While a pap smear samples cells from the cervix it doesn’t always show conclusively what is happening on the cervix. Abnormal cells in the pap smear usually mean an underlying abnormality in the skin of the cervix. A small number of women with abnormal pap smears will develop cancer of the cervix if left untreated for a long time (10-15 years). Prompt assessment and treatment will usually mean a simple treatment to remove the abnormal tissue will prevent it developing into cancer.

Women with an abnormal pap smear need to have a colposcopy to determine what is happening to their cervix. The colposcope is a low power microscope which is used to examine the cervix more closely. Colposcopy is performed in the rooms and the cervix is washed with a weak solution of acetic acid (the acid in vinegar) which stains the abnormal cells on the cervix white. This identifies the area(s) from which the abnormal cells on the pap smear are coming and a small biopsy is taken. This is sent off to the pathologist for diagnosis. At most visits I will be able to give you a good idea of what this diagnosis is likely to be and what further treatment will be required. Overall the process takes 5-10 minutes, is uncomfortable (like a pap smear) but more invasive of your personal space. However, it is important to realise that the alternative, avoidance, does put you at risk of later developing cancer of the cervix.

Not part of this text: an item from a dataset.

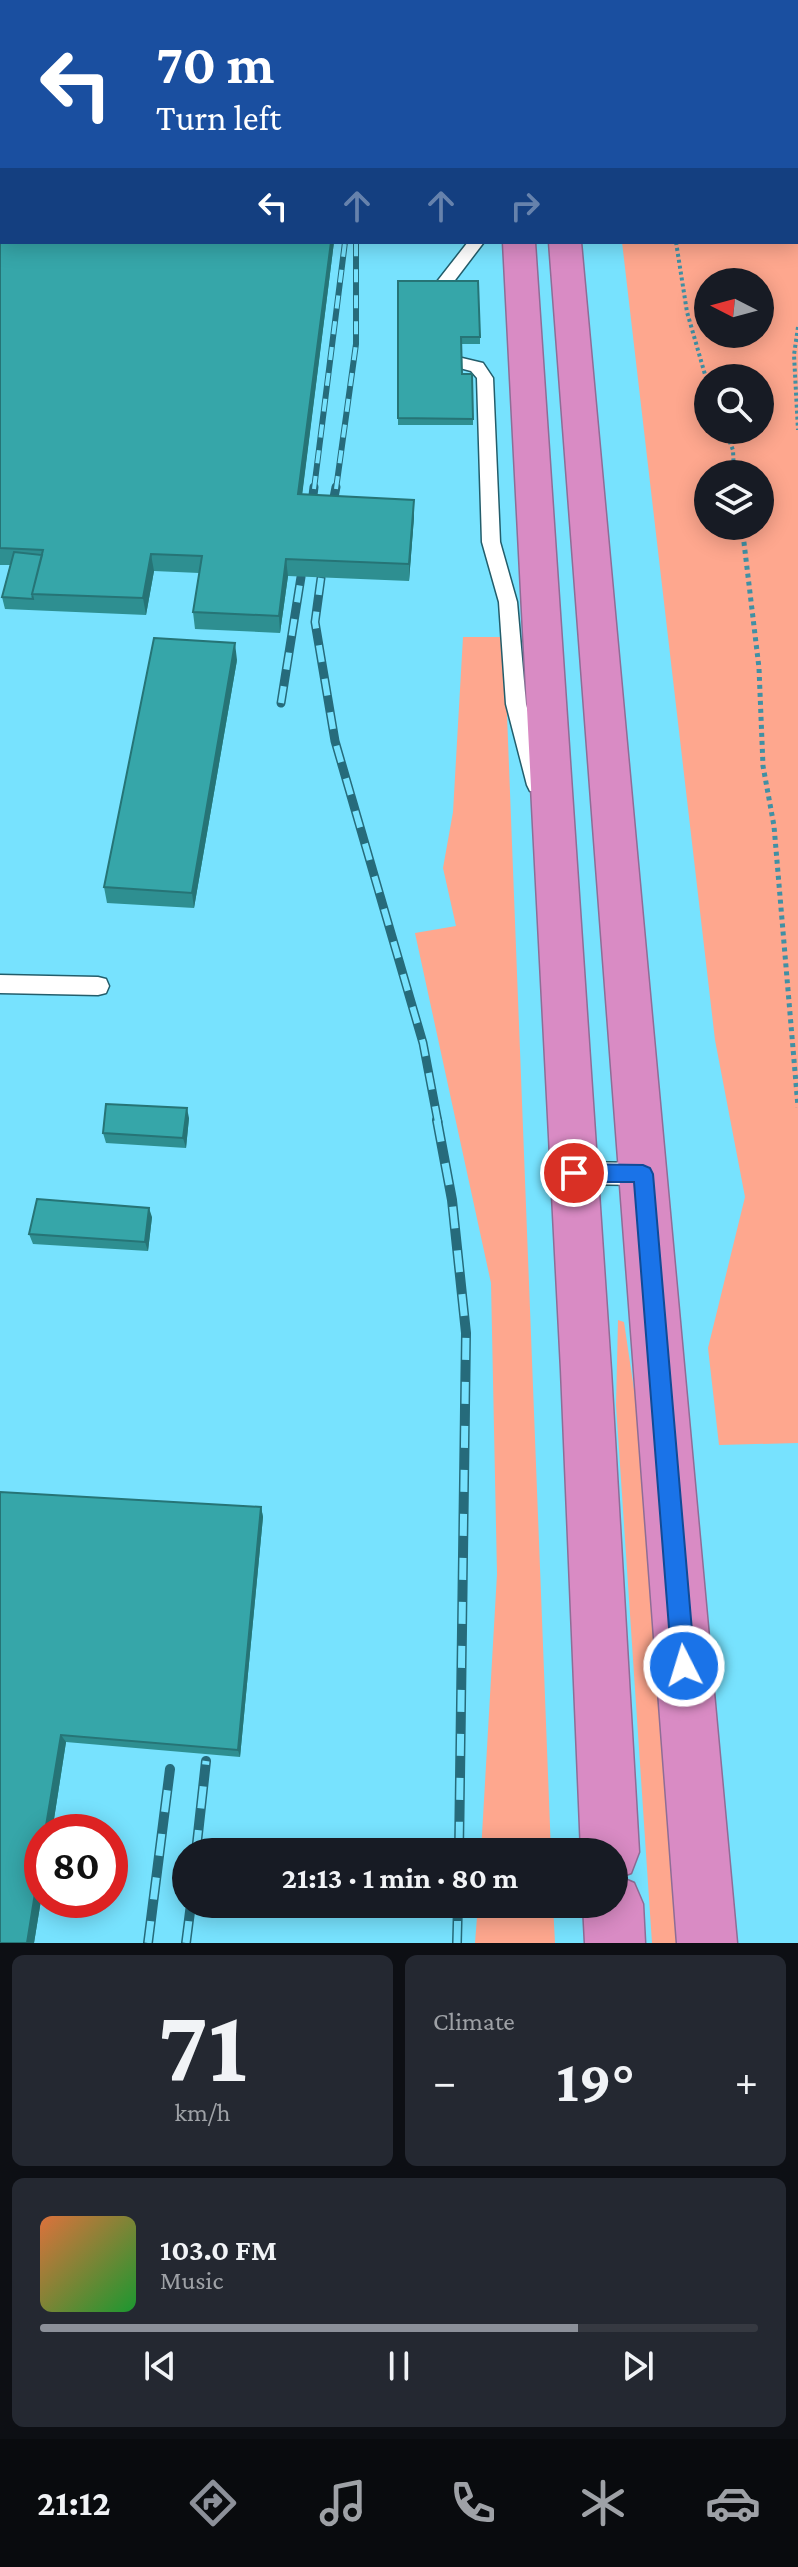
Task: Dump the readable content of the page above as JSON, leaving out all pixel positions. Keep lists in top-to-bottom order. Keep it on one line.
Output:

Further treatment will be organised after the results from the pathologist are received. The treatment involves shaving off the abnormal area of the cervix, either under local anaesthetic or light general anaesthesia as day surgery if preferred. The piece of tissue is sent off to the pathologist to ensure that all the abnormal cells have been removed. Close follow up with Pap smears and colposcopy is required for two years following treatment but the risk of a recurrent abnormality is less than 5% if all the abnormal cells are removed at the first procedure.